# [What this exercise asks]
1. Print everything in the excerpt about neck chains, from "For the record, I" down to "harder to break.".
2. Which kinds of chain are named in the excerpt about neck chains? List every one.

# [Source document]
# # #

In another thread Peter Rowe wrote:

For the record, I personally don't trust snake chains to have much
strength. Their visual weight makes them look considerably
stronger than they are, especially the thin ones like you used. The
are made with little interlocking parts that CAN pull apart,
sometimes easier than one might beleve from the visual weight of the
chain. Foxtail also gives you some of the same look and slight
resistance to twisting, and can also be bent or kinked, but it's
soldered shut wire links, and much harder to break. 

A customer was looking for a chain for a heavy religious pendent
that he wears 24/7, while running, swimming, etc He’s broken the
snake chain it was on. So we looked at small tight curb chains, omega
chains, as well as snake chains. He likes the look of the snake, but
doesn’t want to risk losing his pendent.

# # #

# [Source data]
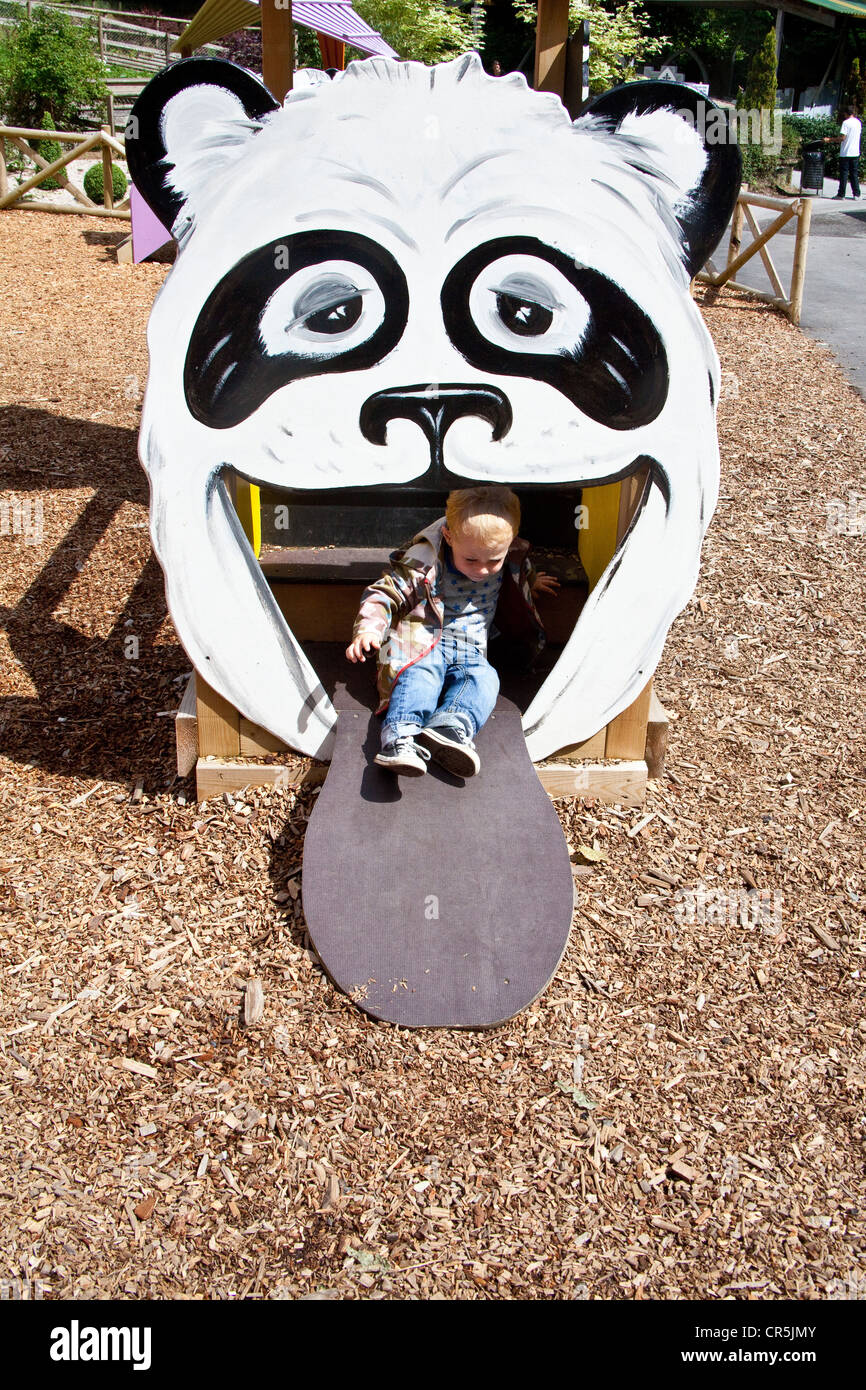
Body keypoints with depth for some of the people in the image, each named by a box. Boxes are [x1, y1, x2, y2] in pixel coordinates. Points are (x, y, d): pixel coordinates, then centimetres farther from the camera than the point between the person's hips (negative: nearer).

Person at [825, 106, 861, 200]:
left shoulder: (846, 122, -11)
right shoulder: (858, 122, 9)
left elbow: (842, 137, -17)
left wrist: (829, 140, -8)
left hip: (845, 153, -6)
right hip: (855, 153, 6)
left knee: (844, 174, -1)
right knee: (854, 174, 10)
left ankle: (841, 194, 1)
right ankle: (856, 194, 8)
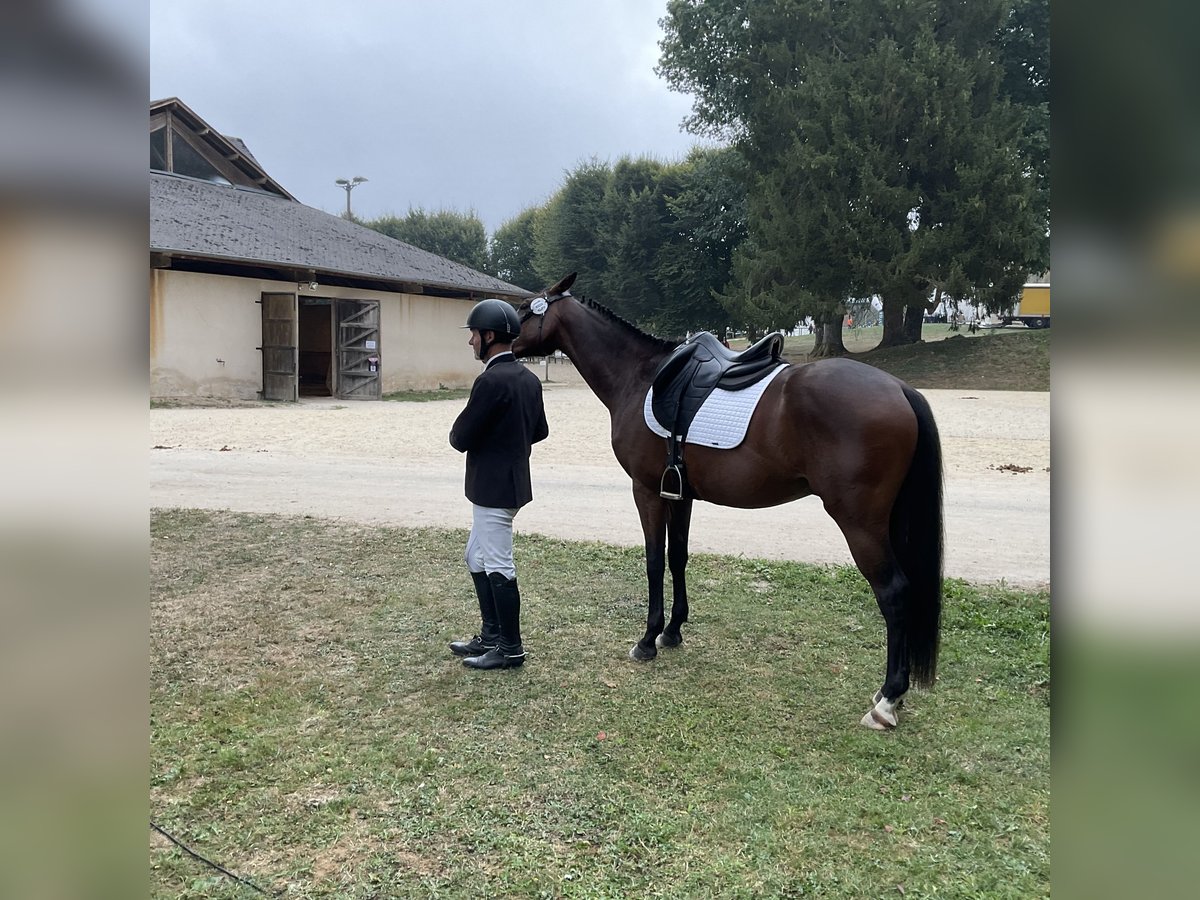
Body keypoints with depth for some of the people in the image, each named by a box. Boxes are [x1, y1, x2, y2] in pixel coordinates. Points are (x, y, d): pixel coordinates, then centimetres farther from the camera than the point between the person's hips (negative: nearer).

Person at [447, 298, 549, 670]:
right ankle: (491, 636, 29)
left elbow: (460, 438, -18)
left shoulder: (491, 380, -21)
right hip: (509, 482, 10)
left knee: (498, 567, 0)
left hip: (493, 488, -10)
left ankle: (511, 649, 11)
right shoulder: (528, 378, 8)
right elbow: (540, 431, 18)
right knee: (477, 559, 20)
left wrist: (460, 433, 4)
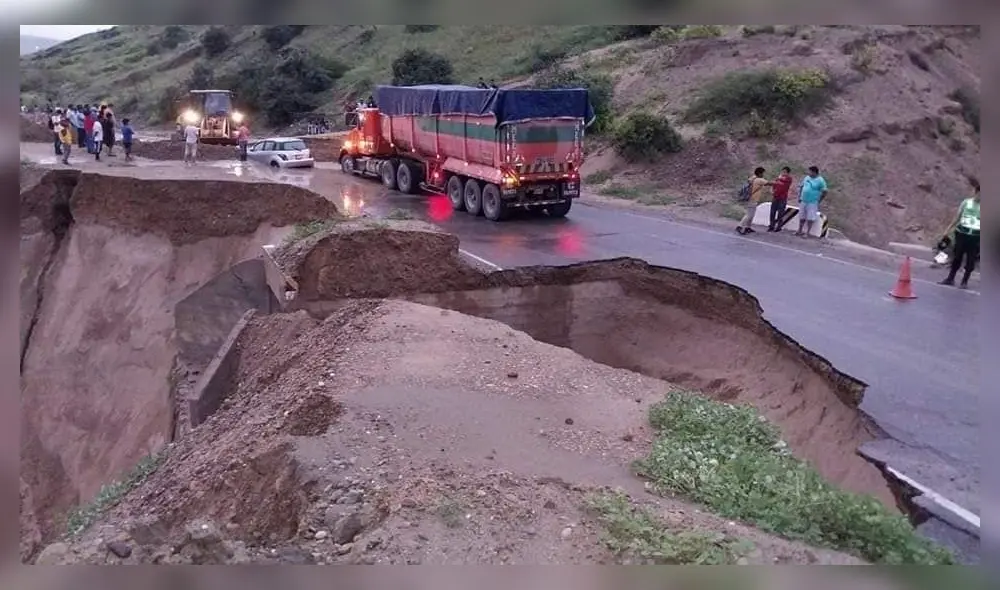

# # #

# [Solutions for each task]
1.
For the record, I personally don't trust snake chains to have much
strength. Their visual weight makes them look considerably
stronger than they are, especially the thin ones like you used. The
are made with little interlocking parts that CAN pull apart,
sometimes easier than one might beleve from the visual weight of the
chain. Foxtail also gives you some of the same look and slight
resistance to twisting, and can also be bent or kinked, but it's
soldered shut wire links, and much harder to break.

2.
- Snake chain
- Foxtail
- Curb chain
- Omega chain